**Enunciado:** Continúa el texto sobre la elección del presidente del Congreso colombiano a partir de su última oración.

La elección del presidente del Congreso colombiano, prevista para este periodo de instalación legislativa, quedó envuelta en una disputa que enfrenta a dos sectores de la derecha. Por un lado está Alfredo Deluque, candidato que cuenta con el respaldo del presidente electo Abelardo de la Espriella. Por el otro está Honorio Henríquez, ungido por el expresidente Álvaro Uribe. La ausencia de una candidatura única abrió el espacio para que fuerzas ajenas a esa orilla política terminen inclinando la balanza.
Según el análisis publicado por El País, la fragmentación en la derecha impide que ninguno de los dos aspirantes llegue al cargo con el apoyo cerrado de su bancada. En ese contexto, el Pacto Histórico, la colectividad que llevó a Gustavo Petro a la Presidencia, queda en una posición de bisagra. Sus votos, sumados o restados en la plenaria, pueden definir el resultado final de la votación.
El presidente electo Abelardo de la Espriella ha sostenido públicamente el nombre de Alfredo Deluque como su candidato para presidir el Legislativo. Esa postura busca consolidar la influencia del nuevo gobierno en la corporación que tramita las leyes y ejerce el control político al Ejecutivo. Para la bancada que apoya a De la Espriella, tener un presidente del Congreso cercano a la Casa de Nariño facilita la negociación de su agenda legislativa.
En la vereda opuesta, el expresidente Álvaro Uribe ha impulsado la candidatura de Honorio Henríquez como una forma de preservar la línea que su movimiento considera propia dentro de la derecha. Esa apuesta choca con el sector que se alineó con De la Espriella en la pasada campaña presidencial, lo que evidencia las fracturas que dejó la disputa electoral dentro de las fuerzas de derecha y centro-derecha en Colombia.
Para la ciudadanía, lo que ocurra en la elección del presidente del Congreso no es un trámite menor. Quien ocupe ese cargo ordena los debates, fija la agenda legislativa y administra los tiempos del Legislativo. Adicionalmente, tiene la facultad de tramitar los impedimentos y recusaciones que puedan afectar a congresistas en procesos disciplinarios o judiciales, una atribución sensible en un país con investigaciones abiertas a varios legisladores.
El rol inesperado del Pacto Histórico en esta pugna responde a una lógica numérica. Ninguno de los dos candidatos de la derecha reúne por sí solo los votos necesarios para ganar en la plenaria. El partido de Petro, como segunda fuerza en el Legislativo, puede convertirse en socio decisorio, tanto para una de las dos candidaturas como para negociar condiciones a cambio de su respaldo.

**Entradas proporcionadas:**
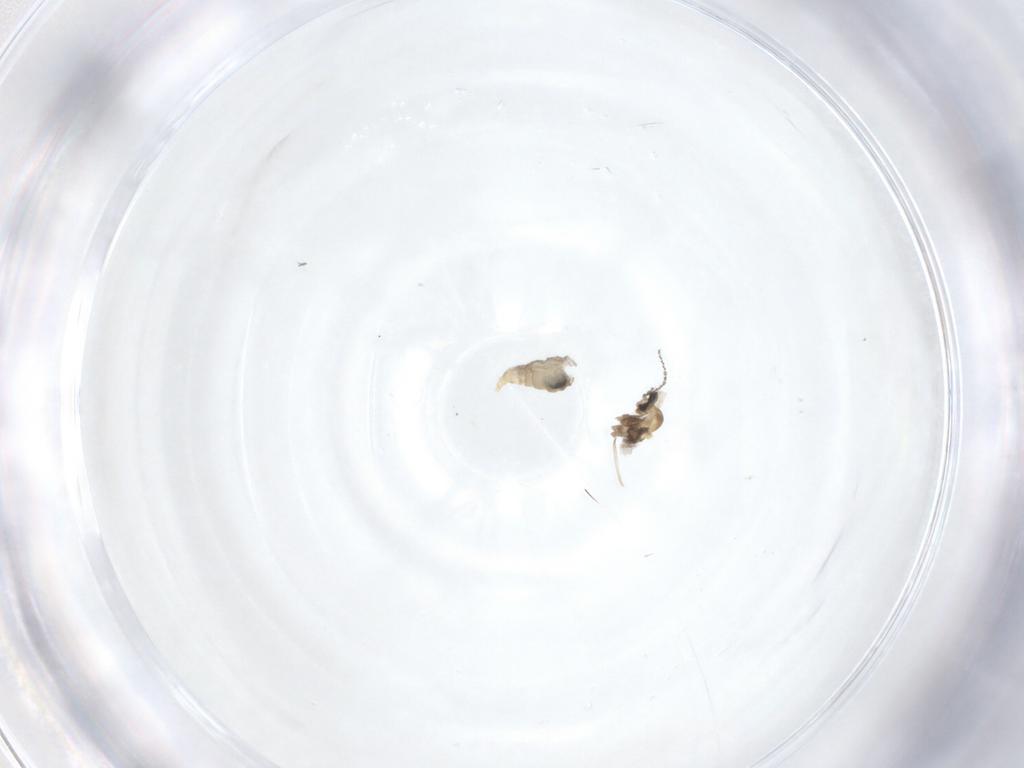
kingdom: Animalia
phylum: Arthropoda
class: Insecta
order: Diptera
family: Cecidomyiidae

**Respuesta:**
Esa dinámica abre varios escenarios posibles. El primero es que el Pacto Histórico respalde a Deluque o a Henríquez a cambio de compromisos legislativos. El segundo es que se abstenga y deje que la elección se resuelva entre los propios bloques de derecha, aunque el riesgo de un resultado incierto podría empujar a una negociación de último momento. El tercero es que el partido de Petro presente un candidato propio, aprovechando el vacío.
La situación pone sobre la mesa un dato político de fondo: el nuevo gobierno llega al poder sin una mayoría legislativa asegurada y con un Congreso fragmentado. La presidencia de la corporación se convierte, así, en la primera prueba de la capacidad de De la Espriella para construir acuerdos con sectores distintos a los que lo llevaron a la Casa de Nariño.
Queda pendiente conocer el desarrollo de las votaciones en la plenaria y las decisiones que adopten los partidos frente al dilema. El desenlace mostrará si las divisiones de la derecha se resuelven antes del 20 de julio o si el Pacto Histórico termina consolidando un papel que ni su propia bancada esperaba en el arranque del nuevo periodo legislativo.
La elección, en cualquier caso, marcará el tono del relacionamiento entre el Ejecutivo encabezado por Abelardo de la Espriella y el Congreso durante el primer año de gobierno. Las alianzas que se tejan en esta jornada legislativa tendrán repercusiones directas sobre proyectos como el presupuesto nacional, las reformas que presente el nuevo gobierno y el rumbo del control político.